*Activity*
Copy nothing but the lines from the line with "the paving stone at (x=28, y=210)" to the end of the records, retyped exactly. Pictures stay out.
*** Supplied data ***
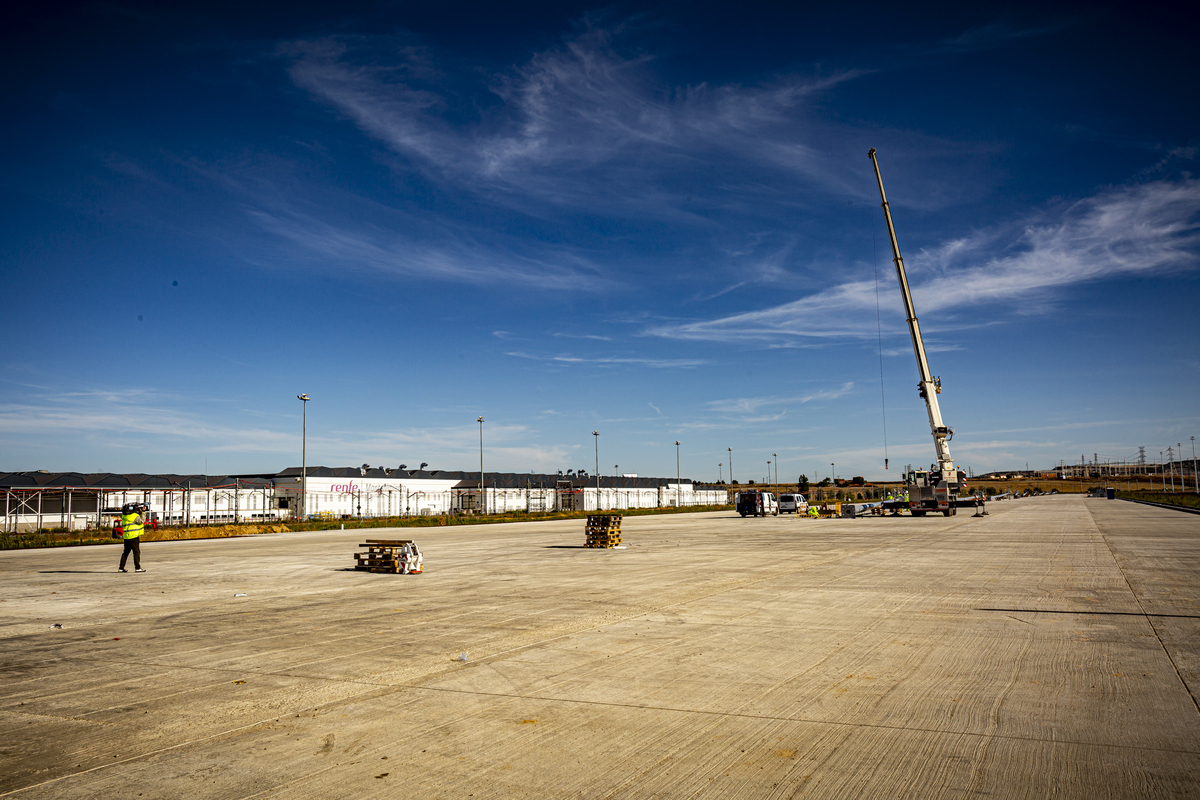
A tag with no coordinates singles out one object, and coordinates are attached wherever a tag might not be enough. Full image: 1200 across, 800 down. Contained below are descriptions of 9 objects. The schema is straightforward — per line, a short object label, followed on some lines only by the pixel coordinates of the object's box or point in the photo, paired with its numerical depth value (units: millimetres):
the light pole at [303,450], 53250
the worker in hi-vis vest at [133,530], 19141
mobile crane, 50219
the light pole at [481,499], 71475
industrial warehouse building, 53844
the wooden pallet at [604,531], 26672
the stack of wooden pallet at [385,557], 19078
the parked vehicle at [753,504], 59562
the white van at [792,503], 64562
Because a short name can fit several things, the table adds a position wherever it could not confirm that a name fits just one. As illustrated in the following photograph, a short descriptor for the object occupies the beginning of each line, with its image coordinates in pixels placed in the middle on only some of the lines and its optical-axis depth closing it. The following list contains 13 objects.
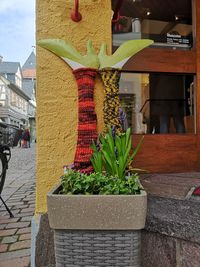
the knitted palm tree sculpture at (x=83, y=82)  1.23
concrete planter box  0.77
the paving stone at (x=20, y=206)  2.40
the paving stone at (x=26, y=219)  2.05
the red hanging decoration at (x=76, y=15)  1.26
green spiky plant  0.98
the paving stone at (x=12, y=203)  2.51
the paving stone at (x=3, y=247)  1.54
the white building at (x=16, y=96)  18.66
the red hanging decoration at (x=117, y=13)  1.41
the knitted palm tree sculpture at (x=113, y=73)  1.25
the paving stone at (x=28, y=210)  2.28
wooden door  1.51
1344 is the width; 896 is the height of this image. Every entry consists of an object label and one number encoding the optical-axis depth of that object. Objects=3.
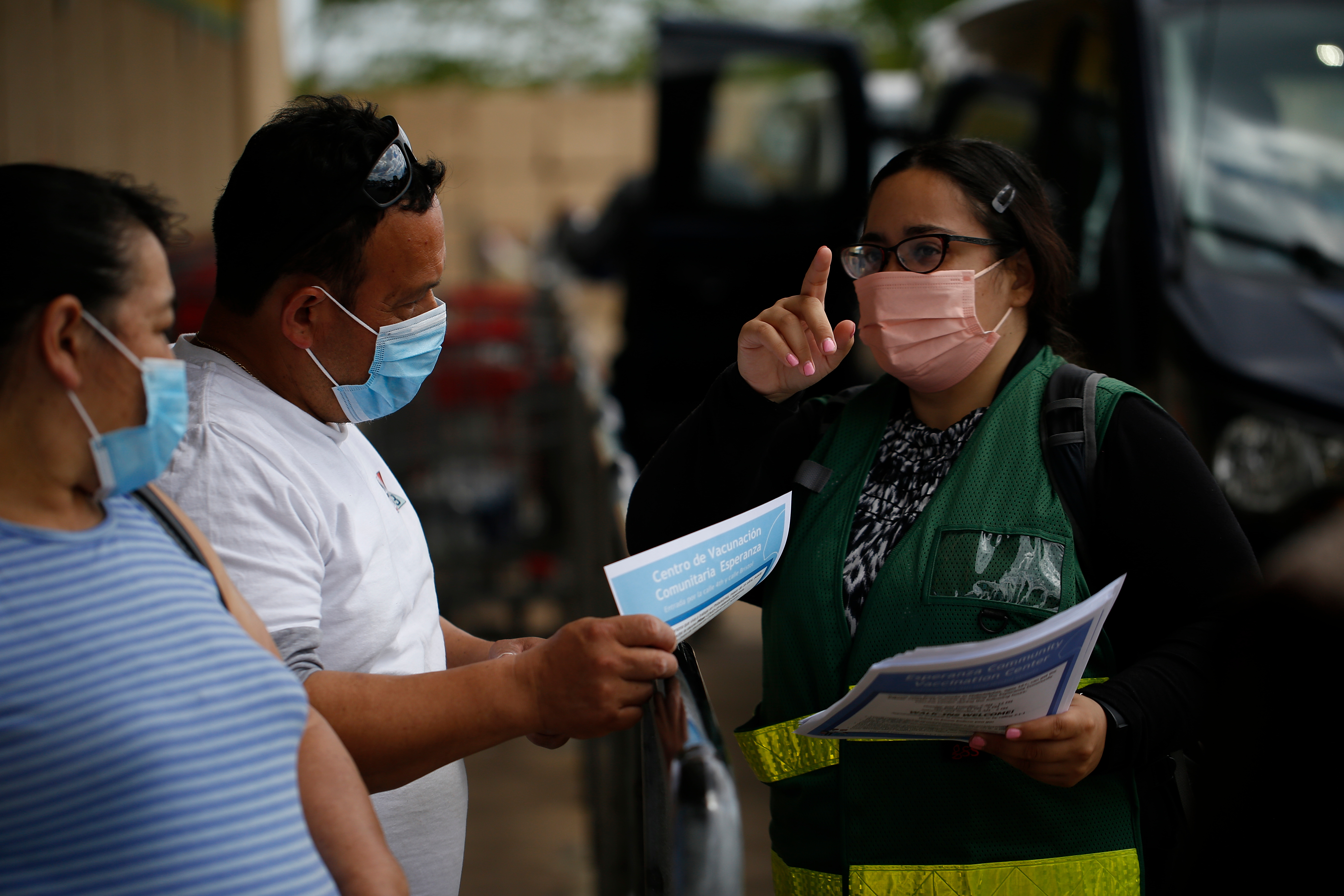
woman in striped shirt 2.50
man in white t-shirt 2.67
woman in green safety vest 2.79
*** End of Supplied data ***
*Solved problem*
the paving stone at (x=28, y=210)  2.28
wooden door  1.51
1344 is the width; 896 is the height of this image. Every entry consists of an object label and one number encoding the optical-axis depth of that object. Objects=3.
woman in striped shirt 2.50
man in white t-shirt 2.67
woman in green safety vest 2.79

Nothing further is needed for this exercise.